Задумавшись, Бутов почти наталкивается на Р., который стоит посредине сумрачного коридора.
— Я опоздал? Вы уходите?
— Что вы!.. — Р. подносит палец к губам и продолжает почти неслышным шепотом. — Я специально ждал вас, чтобы предварить о некоторых существенных обстоятельствах… Я, видите ли, освобожден; несколько странное производное от «свобода», но ведь не одному этому слову приходится переучиваться, не правда ли? Меня освободили от заведования кафедрой. Вы понимаете — из брахманов перечислен в «неприкасаемые». Но права принимать зачеты пока не лишен. Все-таки, может быть, благоразумнее пойти к другому преподавателю… Контакты с нашим братом «неприкасаемым» не очень поощряются.
— Что вы, — быстро и горячо возразил Бутов. — Поступить так значило бы… Нет, нет!
— Признаться, мой мальчик, я был уверен, почти совсем уверен, что вы примете такое… неблагоразумное решение. Что ж, «пойдем искать по свету…». Может быть, в апартаменты любезной Марфы Степановны; там ведь, помимо метлы, помнится, наличествуют еще столик и табуретки?! Нам парадные покои без надобности…
Профессор круто повернулся и пошел вглубь коридора. Бутов следовал за ним, однако все больше и больше отставая. И отставал он, как виделось нынешним бесстрастным мертвым сознанием, не случайно. Произнесенное сгоряча: «что вы, что вы профессор, это было бы…» — с каждым шагом, вернее сказать, с каждым шажком улетучивалось и забывалось. Теперь то, что сказал Р., потрясло Бутова. Страх нарастал, как снежная лавина, покрывая все человеческое. Сын своего времени, он усвоил, что общество живет по физиологическому закону «все или ничего»; именно это как-то сказал ему Р. Раз начавшееся — доводится до конца; значит, судьба Р. — окончена.
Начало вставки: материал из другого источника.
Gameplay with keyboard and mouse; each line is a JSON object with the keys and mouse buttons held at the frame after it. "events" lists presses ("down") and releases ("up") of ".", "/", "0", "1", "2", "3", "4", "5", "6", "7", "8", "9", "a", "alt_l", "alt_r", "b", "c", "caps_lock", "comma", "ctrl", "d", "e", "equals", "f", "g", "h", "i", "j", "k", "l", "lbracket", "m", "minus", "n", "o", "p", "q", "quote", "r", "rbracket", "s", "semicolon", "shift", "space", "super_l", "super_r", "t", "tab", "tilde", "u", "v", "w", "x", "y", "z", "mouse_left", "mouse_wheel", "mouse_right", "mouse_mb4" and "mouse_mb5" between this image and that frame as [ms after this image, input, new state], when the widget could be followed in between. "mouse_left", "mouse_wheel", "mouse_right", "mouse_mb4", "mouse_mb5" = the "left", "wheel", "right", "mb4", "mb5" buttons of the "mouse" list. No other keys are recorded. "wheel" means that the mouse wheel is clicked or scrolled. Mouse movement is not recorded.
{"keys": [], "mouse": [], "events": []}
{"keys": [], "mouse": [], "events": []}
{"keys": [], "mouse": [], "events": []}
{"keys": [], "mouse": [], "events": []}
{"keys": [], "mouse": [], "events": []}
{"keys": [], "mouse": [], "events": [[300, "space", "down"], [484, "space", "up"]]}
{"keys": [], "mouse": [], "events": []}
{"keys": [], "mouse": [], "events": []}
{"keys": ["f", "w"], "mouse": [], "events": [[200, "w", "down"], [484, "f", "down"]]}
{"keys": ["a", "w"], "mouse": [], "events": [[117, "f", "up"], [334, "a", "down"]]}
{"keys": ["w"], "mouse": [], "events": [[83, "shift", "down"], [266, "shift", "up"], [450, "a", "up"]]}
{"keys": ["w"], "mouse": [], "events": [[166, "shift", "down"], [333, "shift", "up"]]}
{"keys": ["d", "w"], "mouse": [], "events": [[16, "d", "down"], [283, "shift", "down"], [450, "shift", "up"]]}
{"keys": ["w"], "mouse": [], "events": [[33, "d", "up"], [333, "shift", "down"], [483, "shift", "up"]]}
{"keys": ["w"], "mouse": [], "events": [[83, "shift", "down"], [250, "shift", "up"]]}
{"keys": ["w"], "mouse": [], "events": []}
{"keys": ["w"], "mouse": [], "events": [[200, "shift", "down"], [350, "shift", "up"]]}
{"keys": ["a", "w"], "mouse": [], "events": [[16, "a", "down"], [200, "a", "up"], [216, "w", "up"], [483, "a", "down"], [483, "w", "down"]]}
Бутов занят своим открытием, но минуту не больше. Минуту он
И ведь много раз виделось во сне нечто подобное именно по отношению к Р.; не могло это быть случайным. Инстинкт предупреждал. А последнее время уже не только инстинкт — появился рад заметок в университетской многотиражке и в центральных газетах… Нельзя не понимать опасность встреч с профессором, несвоевременность затеи с досрочной сдачей экзамена. Тем более что профессор имеет обыкновение, кроме отметок, заносить в зачетку отзыв: «Вы прекрасно мыслите!»; «Идите той же дорогой!», и т. д. Впишет Р. что-либо подобное, — а он обязательно впишет, — потом иди доказывай.